Bu beyan ettiğim hususlar nedeniyle kontörlü telefonlardan ya da ankesörlü telefonlardan arama yapardık. Toplantının ya da görüşmelerin iptali ve yeni tarihin dışında aranma yapılmazdı. Bazen de her toplantı ya da görüşme esnasında bir sonraki tarihi belirleme imkanı bulunmadığından bu şekilde irtibat kurulurdu. Bu ankesörlü telefonlardan veya sabit hatlardan arama veya benim aramam tamamen örgüt yöneticilerinin talimatları doğrultusunda olmuştur."

Akın, darbe girişiminden daha önce "kesinlikle" bilgisi olmadığını söyleyerek, "Hatta böyle bir hazırlık yapıldığını dahi hissetmemiştim.
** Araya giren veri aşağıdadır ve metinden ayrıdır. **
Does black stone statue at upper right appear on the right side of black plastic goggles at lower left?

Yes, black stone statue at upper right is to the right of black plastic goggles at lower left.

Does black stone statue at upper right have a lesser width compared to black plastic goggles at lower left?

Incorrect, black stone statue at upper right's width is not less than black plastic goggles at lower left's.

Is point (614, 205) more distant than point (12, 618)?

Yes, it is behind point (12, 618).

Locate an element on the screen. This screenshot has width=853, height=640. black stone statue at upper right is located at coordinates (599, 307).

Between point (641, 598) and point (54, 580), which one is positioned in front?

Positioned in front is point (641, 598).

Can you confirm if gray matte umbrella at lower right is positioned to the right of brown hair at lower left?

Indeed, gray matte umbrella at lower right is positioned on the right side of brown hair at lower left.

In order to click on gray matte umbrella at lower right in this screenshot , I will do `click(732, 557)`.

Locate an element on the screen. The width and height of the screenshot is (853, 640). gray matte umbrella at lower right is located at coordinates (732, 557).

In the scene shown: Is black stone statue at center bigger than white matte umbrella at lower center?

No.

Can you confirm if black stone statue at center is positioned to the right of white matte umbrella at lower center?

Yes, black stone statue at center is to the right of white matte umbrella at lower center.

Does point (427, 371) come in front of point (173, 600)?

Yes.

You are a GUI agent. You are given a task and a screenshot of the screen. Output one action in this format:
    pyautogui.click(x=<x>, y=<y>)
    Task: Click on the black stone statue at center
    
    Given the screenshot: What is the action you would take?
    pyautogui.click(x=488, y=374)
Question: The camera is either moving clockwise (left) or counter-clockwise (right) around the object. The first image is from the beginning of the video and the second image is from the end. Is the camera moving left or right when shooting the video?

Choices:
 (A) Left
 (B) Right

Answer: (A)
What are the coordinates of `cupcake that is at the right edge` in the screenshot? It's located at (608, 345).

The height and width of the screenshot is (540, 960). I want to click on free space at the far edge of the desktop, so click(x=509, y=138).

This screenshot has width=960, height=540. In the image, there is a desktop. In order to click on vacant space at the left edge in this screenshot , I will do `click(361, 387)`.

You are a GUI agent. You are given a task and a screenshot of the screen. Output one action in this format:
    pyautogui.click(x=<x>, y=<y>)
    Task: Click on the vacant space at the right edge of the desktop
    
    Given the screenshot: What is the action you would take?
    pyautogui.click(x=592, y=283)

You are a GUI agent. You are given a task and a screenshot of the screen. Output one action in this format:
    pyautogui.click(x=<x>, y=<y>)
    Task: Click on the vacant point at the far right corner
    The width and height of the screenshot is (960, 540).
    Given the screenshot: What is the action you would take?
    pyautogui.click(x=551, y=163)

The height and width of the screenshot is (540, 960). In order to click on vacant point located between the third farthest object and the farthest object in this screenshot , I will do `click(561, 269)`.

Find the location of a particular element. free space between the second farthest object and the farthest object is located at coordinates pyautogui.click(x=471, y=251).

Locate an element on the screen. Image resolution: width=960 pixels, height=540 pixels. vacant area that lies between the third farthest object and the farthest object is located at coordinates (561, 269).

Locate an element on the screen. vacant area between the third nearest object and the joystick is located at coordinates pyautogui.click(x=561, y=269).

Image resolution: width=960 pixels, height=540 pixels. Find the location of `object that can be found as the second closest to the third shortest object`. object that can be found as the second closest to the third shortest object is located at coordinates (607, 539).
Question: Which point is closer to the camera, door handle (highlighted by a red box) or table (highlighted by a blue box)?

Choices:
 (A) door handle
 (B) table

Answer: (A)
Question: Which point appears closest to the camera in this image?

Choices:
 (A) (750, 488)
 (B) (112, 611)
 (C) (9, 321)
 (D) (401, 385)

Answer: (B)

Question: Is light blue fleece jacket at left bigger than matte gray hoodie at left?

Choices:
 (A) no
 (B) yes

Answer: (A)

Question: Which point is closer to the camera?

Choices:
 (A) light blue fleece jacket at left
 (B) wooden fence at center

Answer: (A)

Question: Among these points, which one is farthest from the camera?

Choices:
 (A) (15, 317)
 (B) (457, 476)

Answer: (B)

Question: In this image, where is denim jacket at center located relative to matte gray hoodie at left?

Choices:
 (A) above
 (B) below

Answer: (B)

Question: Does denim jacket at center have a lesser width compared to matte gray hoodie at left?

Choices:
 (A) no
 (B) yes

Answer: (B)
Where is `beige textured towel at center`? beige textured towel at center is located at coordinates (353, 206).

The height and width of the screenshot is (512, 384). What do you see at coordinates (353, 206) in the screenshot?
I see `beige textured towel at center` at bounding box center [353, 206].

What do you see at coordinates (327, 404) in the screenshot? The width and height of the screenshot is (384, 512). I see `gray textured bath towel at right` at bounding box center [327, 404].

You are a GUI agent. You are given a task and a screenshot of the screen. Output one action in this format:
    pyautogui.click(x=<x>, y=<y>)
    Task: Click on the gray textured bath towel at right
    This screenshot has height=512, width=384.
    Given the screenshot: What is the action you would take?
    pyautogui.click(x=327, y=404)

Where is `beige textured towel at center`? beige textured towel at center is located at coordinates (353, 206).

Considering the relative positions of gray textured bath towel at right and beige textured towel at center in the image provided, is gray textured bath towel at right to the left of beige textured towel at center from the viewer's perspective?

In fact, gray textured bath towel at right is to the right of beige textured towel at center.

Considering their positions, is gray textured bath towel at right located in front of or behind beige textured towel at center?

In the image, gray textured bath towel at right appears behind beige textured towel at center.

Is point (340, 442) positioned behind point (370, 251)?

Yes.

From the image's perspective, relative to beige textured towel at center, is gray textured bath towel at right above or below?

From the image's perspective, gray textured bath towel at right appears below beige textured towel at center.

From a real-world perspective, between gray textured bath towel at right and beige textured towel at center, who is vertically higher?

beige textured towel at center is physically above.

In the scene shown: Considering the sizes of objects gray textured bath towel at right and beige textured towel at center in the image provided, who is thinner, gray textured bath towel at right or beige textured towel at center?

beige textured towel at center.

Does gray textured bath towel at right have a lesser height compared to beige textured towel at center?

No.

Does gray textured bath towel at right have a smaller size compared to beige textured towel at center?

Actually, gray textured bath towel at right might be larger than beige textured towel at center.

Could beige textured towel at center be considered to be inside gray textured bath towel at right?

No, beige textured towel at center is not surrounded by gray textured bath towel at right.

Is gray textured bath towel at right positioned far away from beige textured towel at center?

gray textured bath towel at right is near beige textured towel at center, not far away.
Benimle ilgilenen kişiler darbe girişimi ile ilgili bana hiçbir şey söylememişlerdi." dedi.

İddianamede, Akın'ın haklarında ifade verdiği ve teşhis ettiği Abdülkadir Koçyiğit, Ekrem Durmuş, Fatih Akkoyun, Mustafa Kırkpınar, Ali Irmak, Serdar Tekin, Sadık Çınar ve Serkan Sevinç ile ilgili bilgilere de yer verildi.

DİĞER ŞÜPHELİLER

Şüphelilerden "İlkay" kod isimli Fuat Söylemez de ifadesinde, 1997'de Kuleli Askeri Lisesini kazandığını, sınav sonrasında mülakatta çıkabilecek sorulara ve mülakat sırasında neler yapılacağına dair bilgiler verildiğini söyledi.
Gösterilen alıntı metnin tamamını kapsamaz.